The findings and conclusions in these presentations have not been formally disseminated by the Centers for Disease Control and Prevention and should not be construed to represent any agency determination or policy.

Tuesday, May 9, 2006

Development and Implementation of Region IX Infertility Prevention Project Gonorrhea Screening Guidelines for Women in Family Planning and Primary Care Settings

Holly Howard1, Heidi M. Bauer2, Joan M. Chow1, Charlotte K. Kent3, Patricia A. Blackburn4, Michael Policar5, Barbara Allen6, and Gail A. Bolan2. (1) STD Control Branch, CA Department of Health Services, 850 Marina Bay Parkway, Bldg. P, 2nd Floor, Richmond, CA, USA, (2) CA Dept of Health Services, STD Control Branch, 850 Marina Bay Parkway, Bldg. P, 2nd Floor, Richmond, CA, USA, (3) Division of STD Prevention, Centers for Disease Control and Prevention, 1600 Clifton Road, Mailstop E-80, Atlanta, GA, USA, (4) Center for Health Training, 614 Grand Avenue, Suite 400, Oakland, CA, USA, (5) California State Office of Family Planning, 1615 Capitol Avenue, PO Box 997413, MS 8400, Sacramento, CA, USA, (6) Alameda County Department of Public Health, 1000 Broadway, Suite 500, Oakland, CA, USA

Although gonorrhea is the second most common bacterial STD in Region IX, rates have declined over the past decade and remain relatively low, especially among women in family planning settings. Screening continues to be important for detecting asymptomatic infections and is facilitated by combined chlamydia/gonorrhea testing technologies, but over-screening in low prevalence populations wastes resources.

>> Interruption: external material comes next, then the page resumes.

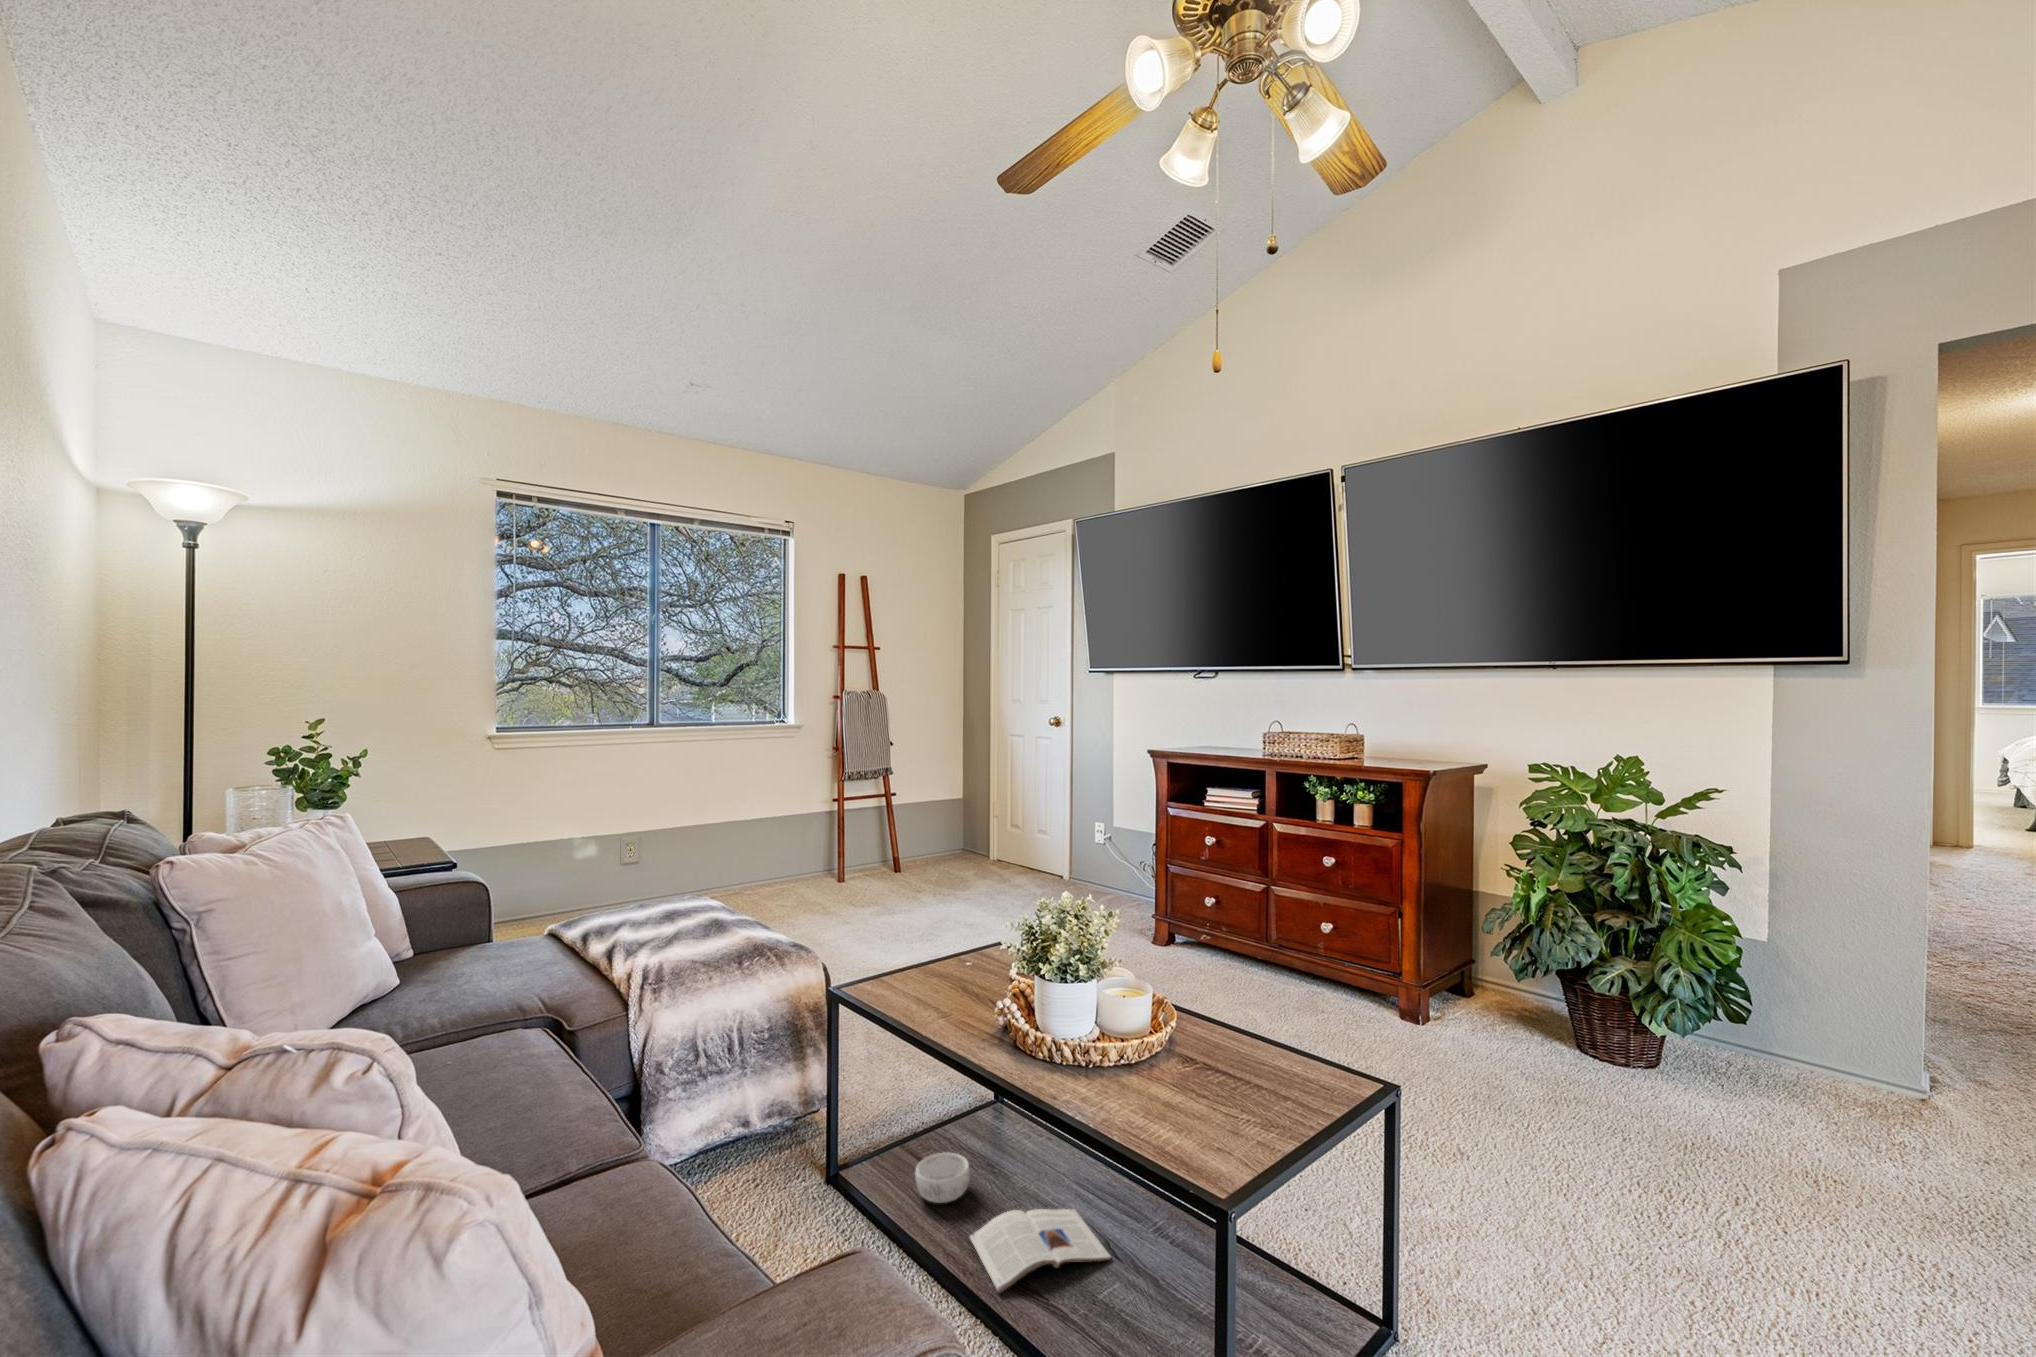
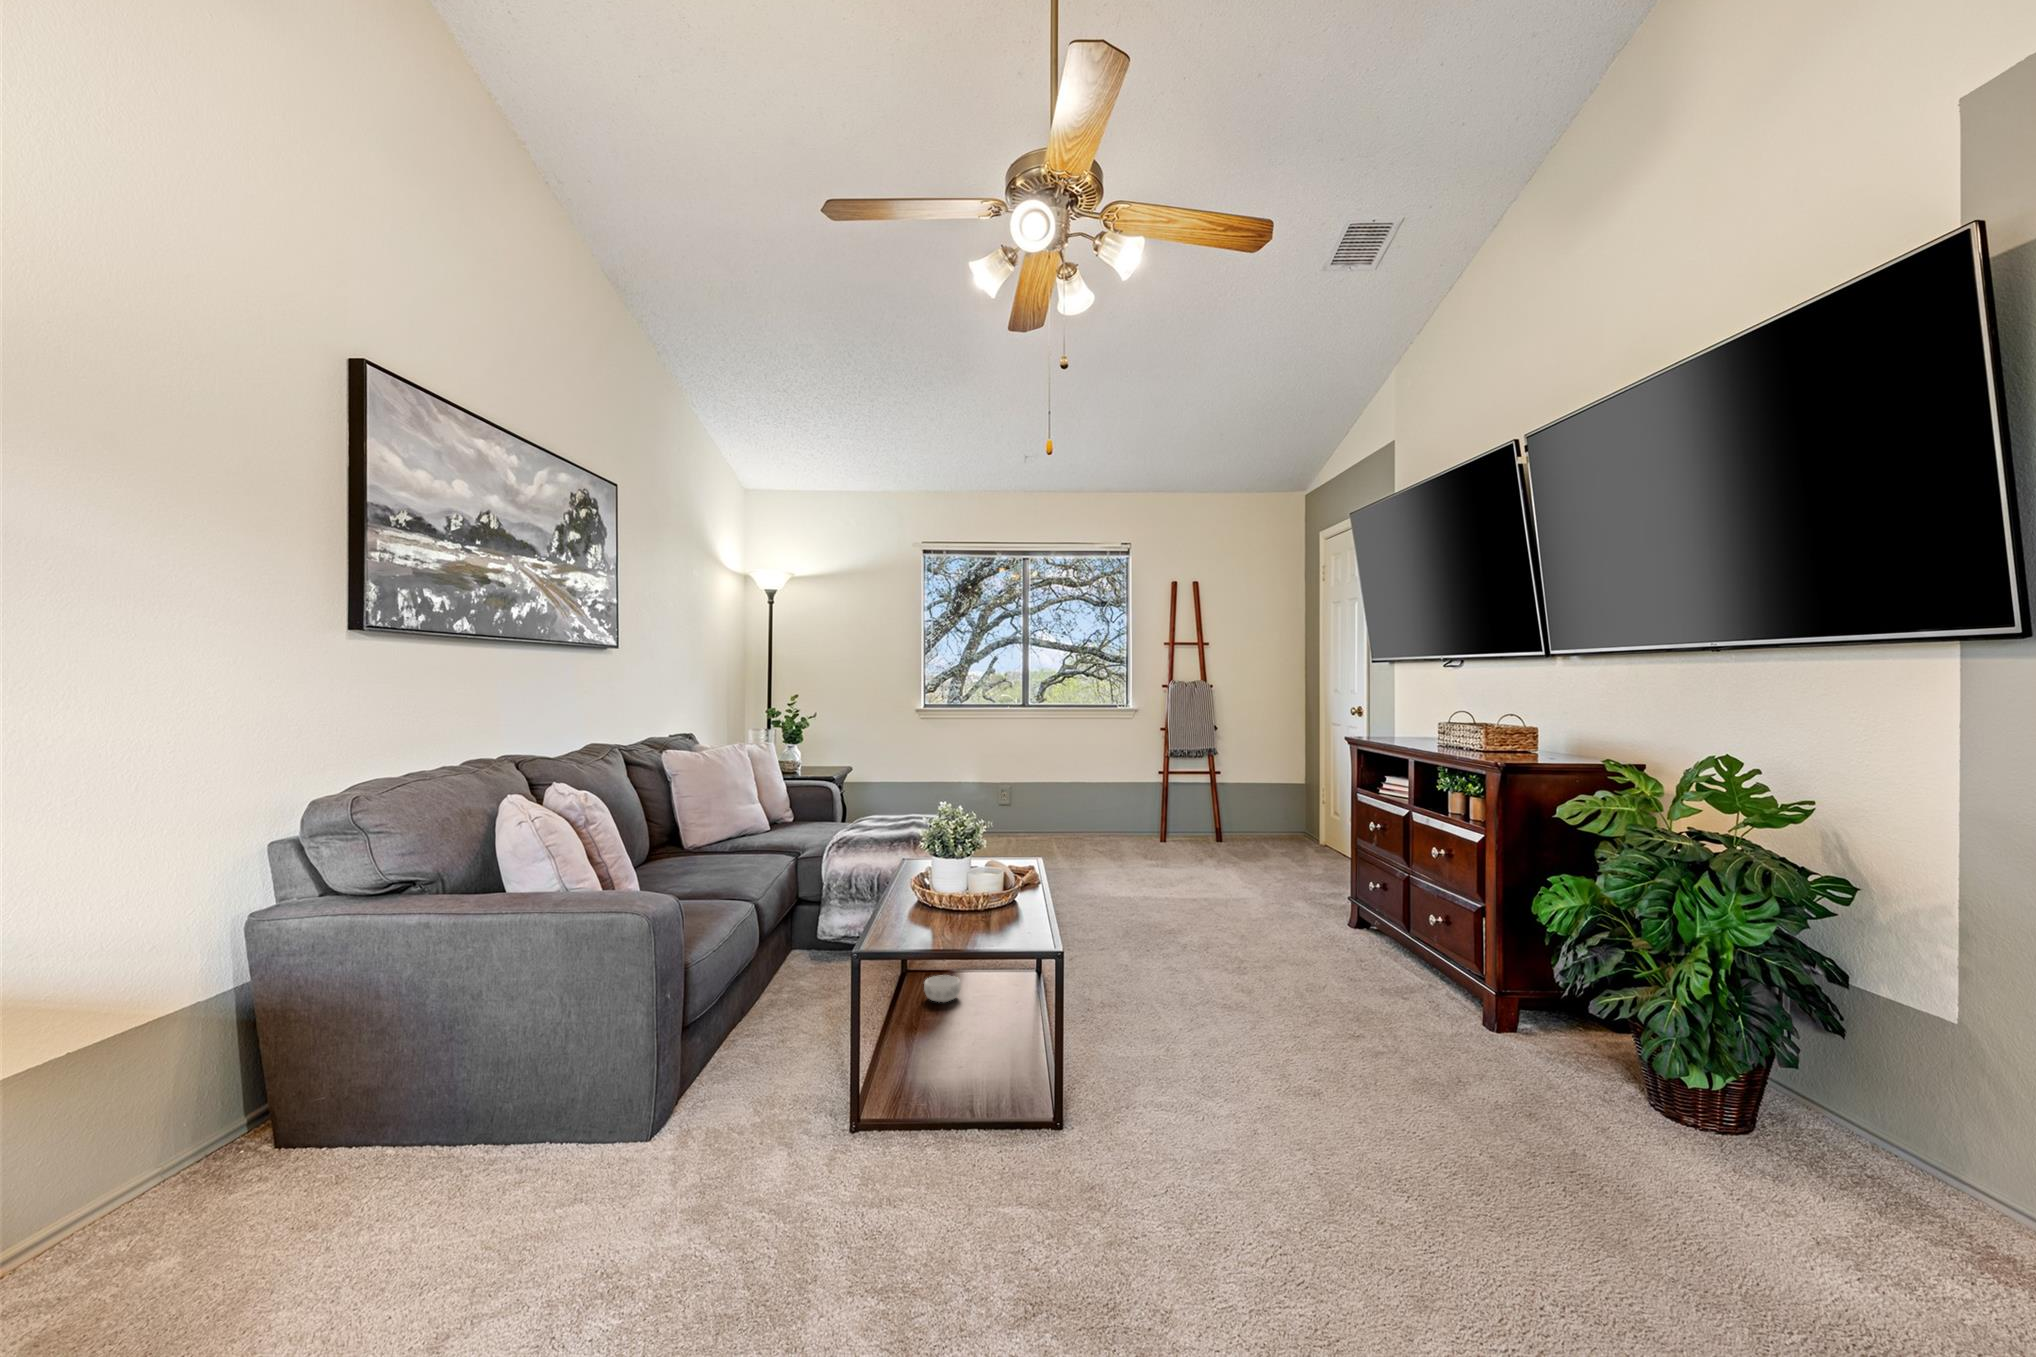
magazine: present [970,1209,1111,1293] -> none [901,1008,995,1046]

To develop and implement regional gonorrhea screening guidelines for women in family planning and primary care settings that would minimize over-screening in low prevalence populations and better target high risk patients.

The guideline development process involved analysis of screening coverage, prevalence monitoring and behavioral data from family planning clinics, and consultation with key stakeholders. In addition to wide-spread dissemination, implementation plans include systematic evaluation using screening coverage and prevalence data.

The overall prevalence of gonorrhea in family planning settings was <1%, with higher rates among young women and women with high-risk sexual behaviors. Final recommendations included: (1) routine screening for women age ≤25, except when prevalence in this group is <1%, (2) targeted screening for women >25 years of age if there is a history/report of gonorrhea in the previous two years, >1 sex partner in the previous 12 months, or a partner with other partners. The guidelines also included recommendations for diagnostic and repeat testing. Implementation is underway.

Screening guidelines that are data-driven and responsive to the issues of key stakeholders can provide a more effective use of limited resources. These recommendations include more specific risk factors for older women than are seen in other guideline documents.

Clinical guideline development is essential to improve the cost-effectiveness of prevention programs. In order to evaluate guideline adherence and effectiveness, agencies need to monitor screening practices and prevalence, and include monitoring by specific patient demographics in order to detect higher-prevalence sub-groups among low-prevalence clinic populations.